# African Violet 'B-Man's Etna'



## Lanmark (Jan 15, 2012)

African Violet 'B-Man's Etna' -- This one is exceptionally sparkly, and the leaves' burgundy undersides are beautiful too. The official description states: "Single medium pink ruffled pansy/purple fantasy. Medium green, spooned, quilted, ruffled. Standard."


----------



## gonewild (Jan 15, 2012)

very nice!


----------



## biothanasis (Jan 15, 2012)

cool!!!!!!!


----------



## Clark (Jan 15, 2012)

I'm onboard with this. 
Mark, how did you acquire?


----------



## Lanmark (Jan 15, 2012)

Clark said:


> I'm onboard with this.
> Mark, how did you acquire?



I purchased it last year from David of Blue Mountain Violets in West Virginia. I particularly like this variety because I find it much easier to manage than many other varieties. I have some other favorite varieties including but not limited to _'Precious Pink'_ , _'Wrangler's Pink Patches'_, _'Kev's Heavenly Star'_ (which is seen in the background of the above photo), and _'Buckeye Cranberry Sparkler'_. Still, I like _'B-Man's Etna'_ best!

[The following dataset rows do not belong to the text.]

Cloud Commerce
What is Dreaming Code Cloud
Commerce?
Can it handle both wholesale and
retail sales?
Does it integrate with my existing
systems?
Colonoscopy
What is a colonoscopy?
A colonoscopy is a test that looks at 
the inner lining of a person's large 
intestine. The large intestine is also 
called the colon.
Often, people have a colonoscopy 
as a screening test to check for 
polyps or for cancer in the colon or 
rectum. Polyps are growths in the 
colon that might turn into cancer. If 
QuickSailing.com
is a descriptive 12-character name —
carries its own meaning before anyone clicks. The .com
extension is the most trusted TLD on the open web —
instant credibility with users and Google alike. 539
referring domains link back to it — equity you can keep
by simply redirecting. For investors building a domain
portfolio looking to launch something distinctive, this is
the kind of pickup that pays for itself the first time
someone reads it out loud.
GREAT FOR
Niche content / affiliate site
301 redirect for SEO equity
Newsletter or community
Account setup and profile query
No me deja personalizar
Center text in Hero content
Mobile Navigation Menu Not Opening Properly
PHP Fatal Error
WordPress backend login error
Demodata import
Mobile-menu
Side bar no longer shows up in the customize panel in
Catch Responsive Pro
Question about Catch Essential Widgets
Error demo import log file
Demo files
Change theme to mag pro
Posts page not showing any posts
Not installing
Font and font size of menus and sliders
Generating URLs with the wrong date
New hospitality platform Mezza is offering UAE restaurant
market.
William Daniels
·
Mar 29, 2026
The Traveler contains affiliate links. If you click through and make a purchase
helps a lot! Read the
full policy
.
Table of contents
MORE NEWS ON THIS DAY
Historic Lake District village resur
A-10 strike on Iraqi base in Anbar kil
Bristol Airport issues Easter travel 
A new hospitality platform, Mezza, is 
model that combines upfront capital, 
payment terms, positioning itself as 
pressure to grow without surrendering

Lately I've considered getting into growing some of the Petrocosmeas. Some of them are even fragrant! :clap:


----------



## Hera (Jan 15, 2012)

I've been having more success with AVs lately. They're awfully pretty when they bloom well. This one is very nice.


----------



## Clark (Jan 15, 2012)

Thanks Mark!
After the thaw, we will be shopping.


----------



## W. Beetus (Jan 15, 2012)

Oh wow! I like that!


----------



## SlipperFan (Jan 15, 2012)

That's sweet, Mark! You have interesting plants.


----------



## Paph_LdyMacBeth (Jan 15, 2012)

Spectacular!


----------



## jjkOC (Jan 16, 2012)

Very cool fantasy speckling!


----------



## goldenrose (Jan 17, 2012)

:rollhappy: love the description, it would be a bit hard to describe, I'd have to say splashes but fantasy speckles has a ring to it! I'm partial to the variegated leaf varieties!


----------



## Lanmark (Jan 17, 2012)

goldenrose said:


> :rollhappy: love the description, it would be a bit hard to describe, I'd have to say splashes but fantasy speckles has a ring to it! I'm partial to the variegated leaf varieties!


The term "fantasy" is part of the accepted, official terminology used by the AVSA in plant characteristic descriptions and judging. 
_'Precious Pink'_ and _'Wrangler's Pink Patches'_ are two of my favorite variegated leaf varieties. _'Buckeye Cranberry Sparkler'_ has leaf variegation too. :clap:


----------



## FlowerFaerie (Jan 19, 2012)

That's gorgeous! African Violets were my first love, & I will always love them...


----------